Cosa fare
• A. Secondo l'estratto sulla ricerca di ADL, quanti dei cinque post legati alla Divisione Atomwaffen erano stati rimossi entro mercoledì pomeriggio?
• B. Riscrivi il brano dell'estratto sulla ricerca di ADL da "Qualche esempio di" fino a "di questo tipo." compreso, mettendo "X" al posto di "Twitter".
• C. Traduci in inglese questa frase dell'estratto sulla ricerca di ADL: "Secondo i ricercatori sono emersi segni di coordinamento tra gli account, con follow reciproci."

Dalla ricerca effettuata si può avere una definizione chiara del fenomeno. I ricercatori di ADL sono partiti dalla parola chiave “Atomwaffen” (la Divisione Atomwaffen è un gruppo di estremisti adepti dell’accelerazionismo nato nel 2016 con membri arrestati nel 2020 per aver minacciato giornalisti e attivisti) per capire che tipologia di contenuti sarebbe venuta fuori. Il risultato della ricerca per parola chiave ha permesso di visualizzare cinque post legati alla Divisione Atomwaffen e – entro mercoledì pomeriggio – solo uno di quei cinque era stato rimosso.

Chiedendo conto a Meta, la risposta è stata che si stavano esaminando tutti i post per capire se violassero in qualche modo le politiche del social (questo dopo che, nel 2018, l’organizzazione è stata bollata come terroristica su Instagram con conseguente ban. Meta ha aggiunto che la società rimane vigile rispetto a questo tipo di contenuti poiché i gruppi estremisti agiscono cercando sempre nuovi modi di eludere il rilevamento. Cosa è emerso andando a guardare follower e follow dei cinque account che avevano pubblicato i contenuti? Gli account di suprematisti bianchi si sono decuplicati, diventando 50, e sono emersi anche contenuti neonazisti. Secondo i ricercatori sono emersi segni di coordinamento tra gli account, con follow reciproci.

Qualche esempio di contenuto topo: video di persone con indosso maschere a forma di teschio che fanno il saluto nazista, foto di bandiere simbolo dei Pride arcobaleno bruciate, video con audio di un discorso del ministro della propaganda del partito nazista Joseph Goebbels. C’è anche un account con 10 mila follower collegato a un account Twitter e a un sito di merchandising. La conclusione dei ricercatori – come ha riferito il CEO di ADL e come riposta Usa Today – è che «oggi non c’è distinzione tra la nostra vita online e quella offline. Abbiamo visto più e più volte i modi in cui il contenuto odioso online porta alla violenza mortale nelle nostre comunità». Il riferimento è ad alcune sparatorie avvenute in Usa (Poway, El Paso, Pittsburgh) ad opera di suprematisti bianchi che, online, seguivano contenuti di questo tipo.

Record forniti
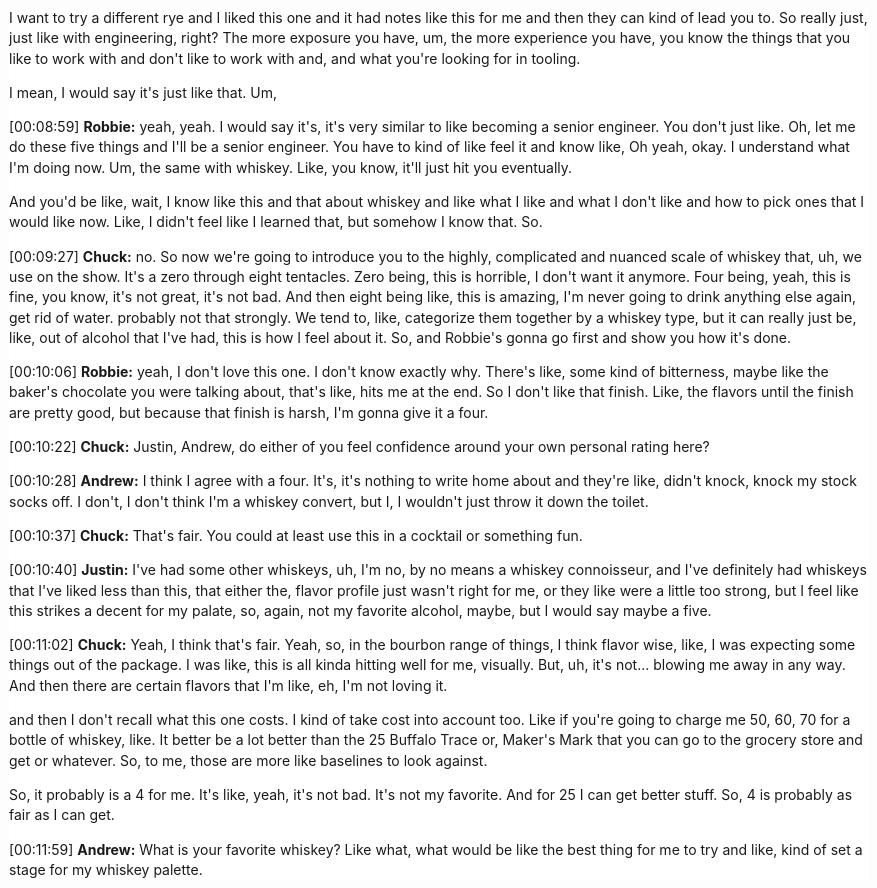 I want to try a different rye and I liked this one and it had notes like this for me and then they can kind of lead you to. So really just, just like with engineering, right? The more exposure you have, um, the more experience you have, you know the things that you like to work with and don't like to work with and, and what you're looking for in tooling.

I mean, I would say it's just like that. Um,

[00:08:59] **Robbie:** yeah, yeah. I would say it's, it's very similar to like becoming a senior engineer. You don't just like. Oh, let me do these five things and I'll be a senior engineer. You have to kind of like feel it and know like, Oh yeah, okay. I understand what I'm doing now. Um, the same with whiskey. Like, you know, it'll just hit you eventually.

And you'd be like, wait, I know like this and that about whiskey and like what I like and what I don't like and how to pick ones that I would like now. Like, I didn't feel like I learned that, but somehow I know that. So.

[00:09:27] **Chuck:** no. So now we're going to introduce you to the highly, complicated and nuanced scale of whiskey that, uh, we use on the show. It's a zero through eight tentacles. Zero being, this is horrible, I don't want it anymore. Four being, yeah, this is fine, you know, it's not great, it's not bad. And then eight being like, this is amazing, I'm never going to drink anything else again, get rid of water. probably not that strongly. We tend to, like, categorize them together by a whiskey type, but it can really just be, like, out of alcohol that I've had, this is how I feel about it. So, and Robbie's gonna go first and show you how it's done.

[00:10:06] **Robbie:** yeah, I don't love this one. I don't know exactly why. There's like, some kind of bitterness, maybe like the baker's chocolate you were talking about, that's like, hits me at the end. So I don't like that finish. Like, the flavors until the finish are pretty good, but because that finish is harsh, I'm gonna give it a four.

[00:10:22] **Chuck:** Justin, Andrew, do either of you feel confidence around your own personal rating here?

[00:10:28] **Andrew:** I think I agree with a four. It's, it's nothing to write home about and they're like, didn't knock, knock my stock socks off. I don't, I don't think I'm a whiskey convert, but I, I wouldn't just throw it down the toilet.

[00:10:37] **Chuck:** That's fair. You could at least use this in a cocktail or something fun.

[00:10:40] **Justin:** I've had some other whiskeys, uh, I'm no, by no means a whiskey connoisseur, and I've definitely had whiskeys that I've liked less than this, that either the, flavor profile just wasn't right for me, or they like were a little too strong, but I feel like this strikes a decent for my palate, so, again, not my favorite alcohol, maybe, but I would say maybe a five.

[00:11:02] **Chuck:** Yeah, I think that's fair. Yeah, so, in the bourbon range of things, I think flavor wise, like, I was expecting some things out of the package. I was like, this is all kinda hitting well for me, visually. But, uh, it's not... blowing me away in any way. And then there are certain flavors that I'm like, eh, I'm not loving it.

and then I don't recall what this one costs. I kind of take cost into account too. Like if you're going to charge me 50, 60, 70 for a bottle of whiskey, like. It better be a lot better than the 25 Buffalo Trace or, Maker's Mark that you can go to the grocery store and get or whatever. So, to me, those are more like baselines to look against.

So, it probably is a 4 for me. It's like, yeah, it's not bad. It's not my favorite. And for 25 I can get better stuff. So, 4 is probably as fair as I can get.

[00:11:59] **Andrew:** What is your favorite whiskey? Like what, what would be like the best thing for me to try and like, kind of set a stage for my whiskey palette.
==
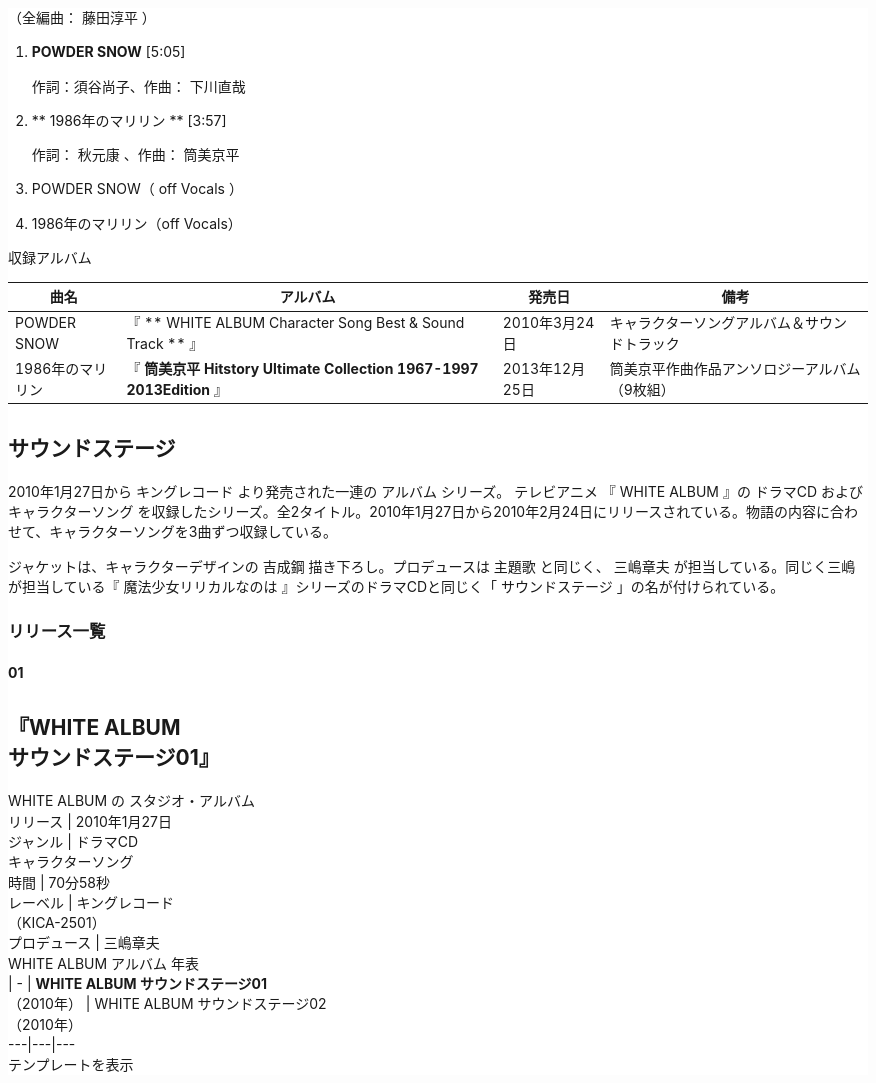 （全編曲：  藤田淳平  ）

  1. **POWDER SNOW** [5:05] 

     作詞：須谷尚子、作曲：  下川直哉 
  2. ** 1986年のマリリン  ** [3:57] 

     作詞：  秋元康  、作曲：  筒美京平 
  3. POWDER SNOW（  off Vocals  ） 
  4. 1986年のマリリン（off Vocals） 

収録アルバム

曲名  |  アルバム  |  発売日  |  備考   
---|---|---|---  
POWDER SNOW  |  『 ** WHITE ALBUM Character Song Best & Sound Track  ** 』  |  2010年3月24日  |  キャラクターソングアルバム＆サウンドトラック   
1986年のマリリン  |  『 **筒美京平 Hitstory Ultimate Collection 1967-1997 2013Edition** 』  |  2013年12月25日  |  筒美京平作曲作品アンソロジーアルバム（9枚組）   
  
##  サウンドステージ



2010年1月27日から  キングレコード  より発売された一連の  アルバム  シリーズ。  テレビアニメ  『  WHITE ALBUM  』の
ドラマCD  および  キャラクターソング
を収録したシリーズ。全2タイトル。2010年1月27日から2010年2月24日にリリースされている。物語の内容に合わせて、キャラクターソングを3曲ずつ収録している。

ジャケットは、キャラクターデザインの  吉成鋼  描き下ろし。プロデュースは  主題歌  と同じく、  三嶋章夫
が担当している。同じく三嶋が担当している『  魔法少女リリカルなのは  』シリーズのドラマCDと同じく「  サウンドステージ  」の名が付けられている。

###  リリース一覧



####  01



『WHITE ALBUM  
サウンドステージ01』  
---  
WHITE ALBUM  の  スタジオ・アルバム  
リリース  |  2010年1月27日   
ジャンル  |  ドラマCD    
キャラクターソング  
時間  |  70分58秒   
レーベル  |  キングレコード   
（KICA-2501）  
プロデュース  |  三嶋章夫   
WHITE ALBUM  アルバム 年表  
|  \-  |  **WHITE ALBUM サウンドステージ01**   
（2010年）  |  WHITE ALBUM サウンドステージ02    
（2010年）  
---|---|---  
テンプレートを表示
* * *
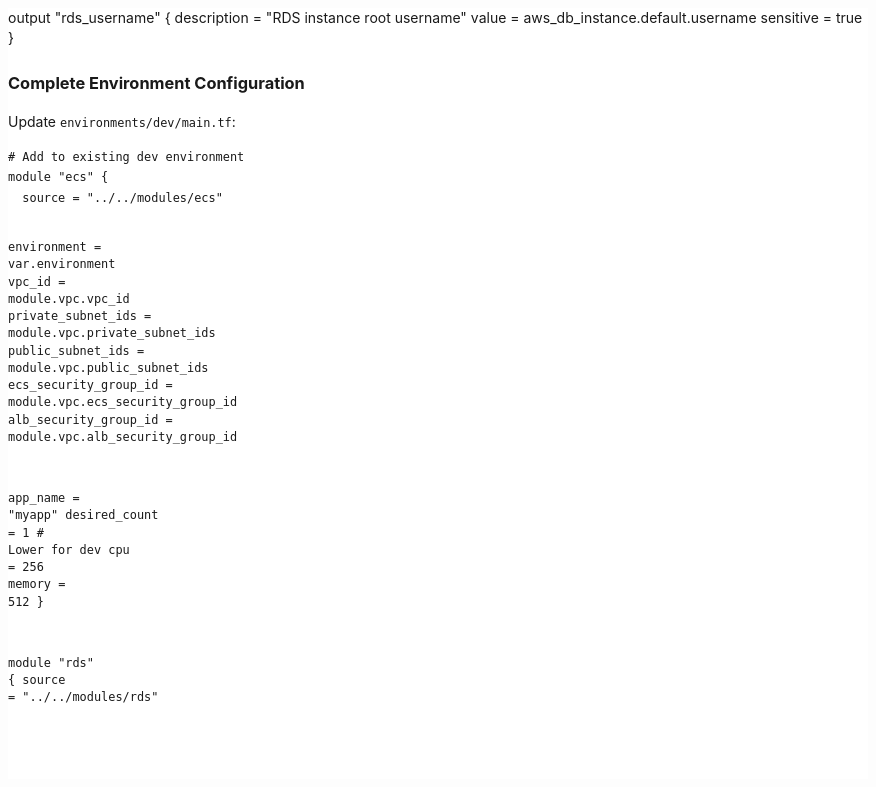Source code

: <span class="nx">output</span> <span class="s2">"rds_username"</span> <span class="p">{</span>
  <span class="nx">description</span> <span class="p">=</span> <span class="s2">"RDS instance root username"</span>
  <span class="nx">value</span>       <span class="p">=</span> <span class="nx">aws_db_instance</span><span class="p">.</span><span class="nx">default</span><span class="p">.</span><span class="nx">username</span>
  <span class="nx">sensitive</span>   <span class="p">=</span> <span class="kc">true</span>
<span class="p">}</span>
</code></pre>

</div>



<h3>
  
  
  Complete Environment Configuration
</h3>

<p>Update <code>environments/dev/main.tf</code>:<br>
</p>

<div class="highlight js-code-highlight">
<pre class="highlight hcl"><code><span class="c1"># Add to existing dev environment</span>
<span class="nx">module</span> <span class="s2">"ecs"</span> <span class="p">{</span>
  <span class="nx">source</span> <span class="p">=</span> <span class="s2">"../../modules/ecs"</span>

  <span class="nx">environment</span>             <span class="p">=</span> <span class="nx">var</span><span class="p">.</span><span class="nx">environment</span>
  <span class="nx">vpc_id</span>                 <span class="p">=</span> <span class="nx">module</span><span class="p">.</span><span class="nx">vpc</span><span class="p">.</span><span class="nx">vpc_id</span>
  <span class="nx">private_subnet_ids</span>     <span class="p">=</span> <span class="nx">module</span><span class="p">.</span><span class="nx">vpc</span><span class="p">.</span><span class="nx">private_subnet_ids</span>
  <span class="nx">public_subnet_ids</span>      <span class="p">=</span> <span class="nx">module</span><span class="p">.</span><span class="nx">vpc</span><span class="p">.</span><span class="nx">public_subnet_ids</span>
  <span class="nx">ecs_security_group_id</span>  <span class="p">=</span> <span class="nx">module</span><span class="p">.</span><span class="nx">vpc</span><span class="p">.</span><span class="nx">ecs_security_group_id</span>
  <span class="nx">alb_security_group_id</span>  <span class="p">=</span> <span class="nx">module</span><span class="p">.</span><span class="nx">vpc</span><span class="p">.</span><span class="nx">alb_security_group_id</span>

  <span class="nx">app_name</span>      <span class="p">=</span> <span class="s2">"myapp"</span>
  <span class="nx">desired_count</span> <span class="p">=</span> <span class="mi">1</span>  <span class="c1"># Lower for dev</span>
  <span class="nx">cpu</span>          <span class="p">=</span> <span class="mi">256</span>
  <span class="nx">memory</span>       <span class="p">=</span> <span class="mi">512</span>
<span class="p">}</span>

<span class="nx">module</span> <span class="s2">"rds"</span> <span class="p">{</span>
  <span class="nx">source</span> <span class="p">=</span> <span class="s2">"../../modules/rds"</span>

Risultati per compito
• A. Solo uno dei cinque.

• B.
Qualche esempio di contenuto topo: video di persone con indosso maschere a forma di teschio che fanno il saluto nazista, foto di bandiere simbolo dei Pride arcobaleno bruciate, video con audio di un discorso del ministro della propaganda del partito nazista Joseph Goebbels. C’è anche un account con 10 mila follower collegato a un account X e a un sito di merchandising. La conclusione dei ricercatori – come ha riferito il CEO di ADL e come riposta Usa Today – è che «oggi non c’è distinzione tra la nostra vita online e quella offline. Abbiamo visto più e più volte i modi in cui il contenuto odioso online porta alla violenza mortale nelle nostre comunità». Il riferimento è ad alcune sparatorie avvenute in Usa (Poway, El Paso, Pittsburgh) ad opera di suprematisti bianchi che, online, seguivano contenuti di questo tipo.

• C. According to the researchers, signs of coordination emerged among the accounts, with mutual follows.